▶ _TRECHO DO DOCUMENTO_
########

Até o momento, sabe-se que o comprometimento sensorial está presente com duas variáveis (auditiva e visual), dentre os três principais acometimentos da exposição do ZIKV durante a gestação, fazendo das observações e monitoramentos periódicos desses órgãos alvos imprescindíveis para o seguimento das crianças, uma vez que somente a triagem neonatal não exclui o envolvimento dos órgãos em fases posteriores da vida26.
A perda auditiva associada a outras infecções virais congênitas é bem descritas na literatura; entretanto, esse distúrbio ainda precisa ser elucidado em crianças com exposição intraútero ao ZIKV28. Em um estudo, realizado com 70 crianças microcefálicas com evidências de infecção congênita por ZIKV, foi registrado que 7,1% apresentavam perda auditiva29. Esse achado corrobora o encontrado neste estudo, no qual houve alterações ao exame emissão otoacústica evocada (EOAE) de 20,0% das crianças com resposta ausente no teste. Isso demonstra a importância da elucidação do mecanismo exato subjacente à perda auditiva.
Alterações oculares foram relatadas em crianças com infecção congênita por ZIKV confirmada ou presumida, as quais incluem: atrofia corioretiniana ou cicatrizes, mudanças de pigmentação, hipoplasia de nervo óptico, palidez do disco óptico, aumento do disco óptico, hemorragias retinianas e anormalidades da vasculatura da retina19,20. Sabe-se ainda que a associação do ZIKV com alterações oftalmológicas deve-se ao tropismo do vírus pelo órgão e estão mais bem documentadas nos portadores de microcefalia, como relatado no estudo realizado, em 2017, por Verçosa et al.30, no qual identificou que 36% de seus pacientes microcefálicos possuíam alguma anormalidade, o que não foi encontrado no presente estudo, mas que pode ser justificado pela casuística desta coorte envolver apenas duas (2,2%) crianças microcefálicas.

########

▶ _LINHAS FORNECIDAS_
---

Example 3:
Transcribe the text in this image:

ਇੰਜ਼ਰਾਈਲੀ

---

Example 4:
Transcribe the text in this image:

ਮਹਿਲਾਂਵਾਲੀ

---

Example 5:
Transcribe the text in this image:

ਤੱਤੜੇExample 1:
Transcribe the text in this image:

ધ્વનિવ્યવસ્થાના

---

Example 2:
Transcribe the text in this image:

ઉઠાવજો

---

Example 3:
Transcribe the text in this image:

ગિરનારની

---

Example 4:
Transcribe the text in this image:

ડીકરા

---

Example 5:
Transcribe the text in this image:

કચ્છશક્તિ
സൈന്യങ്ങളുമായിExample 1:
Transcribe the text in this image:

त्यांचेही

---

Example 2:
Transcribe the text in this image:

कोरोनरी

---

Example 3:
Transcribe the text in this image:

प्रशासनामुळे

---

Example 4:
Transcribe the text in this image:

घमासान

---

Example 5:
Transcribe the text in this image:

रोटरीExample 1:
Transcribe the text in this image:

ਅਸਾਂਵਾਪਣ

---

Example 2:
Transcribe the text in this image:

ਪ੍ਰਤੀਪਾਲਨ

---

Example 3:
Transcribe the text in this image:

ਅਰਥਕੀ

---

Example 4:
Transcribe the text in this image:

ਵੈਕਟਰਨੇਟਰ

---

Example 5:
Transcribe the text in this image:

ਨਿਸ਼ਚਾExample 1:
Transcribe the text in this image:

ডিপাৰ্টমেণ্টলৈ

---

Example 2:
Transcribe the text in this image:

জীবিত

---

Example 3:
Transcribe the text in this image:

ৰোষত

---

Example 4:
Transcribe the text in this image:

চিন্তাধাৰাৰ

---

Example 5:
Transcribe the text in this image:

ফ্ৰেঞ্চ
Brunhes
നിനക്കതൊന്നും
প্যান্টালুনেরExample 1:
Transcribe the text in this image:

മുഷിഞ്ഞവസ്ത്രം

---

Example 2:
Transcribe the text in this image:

########

▶ _PROBLEMAS E TAREFAS_
#1 Responda com base no trecho sobre a exposição ao ZIKV:
(a) No estudo com 70 crianças microcefálicas, que porcentagem apresentava perda auditiva?
(b) Em que exame 20,0% das crianças deste estudo tiveram resposta ausente?
(c) Quantas crianças microcefálicas a coorte do presente estudo envolve?
#2 Continue o trecho sobre a exposição ao ZIKV a partir da última frase apresentada.

▶ _RESPOSTAS DOS EXERCÍCIOS_
#1
(a) 7,1%.
(b) Emissão otoacústica evocada (EOAE).
(c) Duas (2,2%).

#2
CONCLUSÃO
A partir dos resultados obtidos nesta pesquisa, foi possível observar que, além do quadro já bem definido da síndrome congênita associada ao ZIKV, há um cenário desafiador de seguimento dessas crianças, uma vez que os achados clínicos, como irritabilidade extrema, agressividade e hiperexcitabilidade, observados durante o desenvolvimento infantil, impõem a necessidade de um olhar biopsicossocial e multiprofissional, permitindo, dessa forma, identificar alterações precoces e, assim, promover medidas de intervenção visando atenuar as complicações neuropsicomotoras.
Sobre a triagem neonatal e os exames adicionais, como o mapeamento de retina, é imprescindível o rastreio periódico, estando claro que alterações podem surgir em fases mais tardias da infância. Com isso, salienta-se a importância de determinar se as crianças que sofreram exposição a esse arbovírus durante a gestação terão flutuações ou progressões para anormalidades.
Portanto, diante do exposto, faz-se necessário que sejam realizados mais estudos de seguimento nas crianças expostas intraútero ao ZIKV, para a avaliação das consequências, em longo prazo, no desenvolvimento infantil e, assim, ocorrer a promoção do conhecimento e intervenções precoces no seguimento dessas crianças.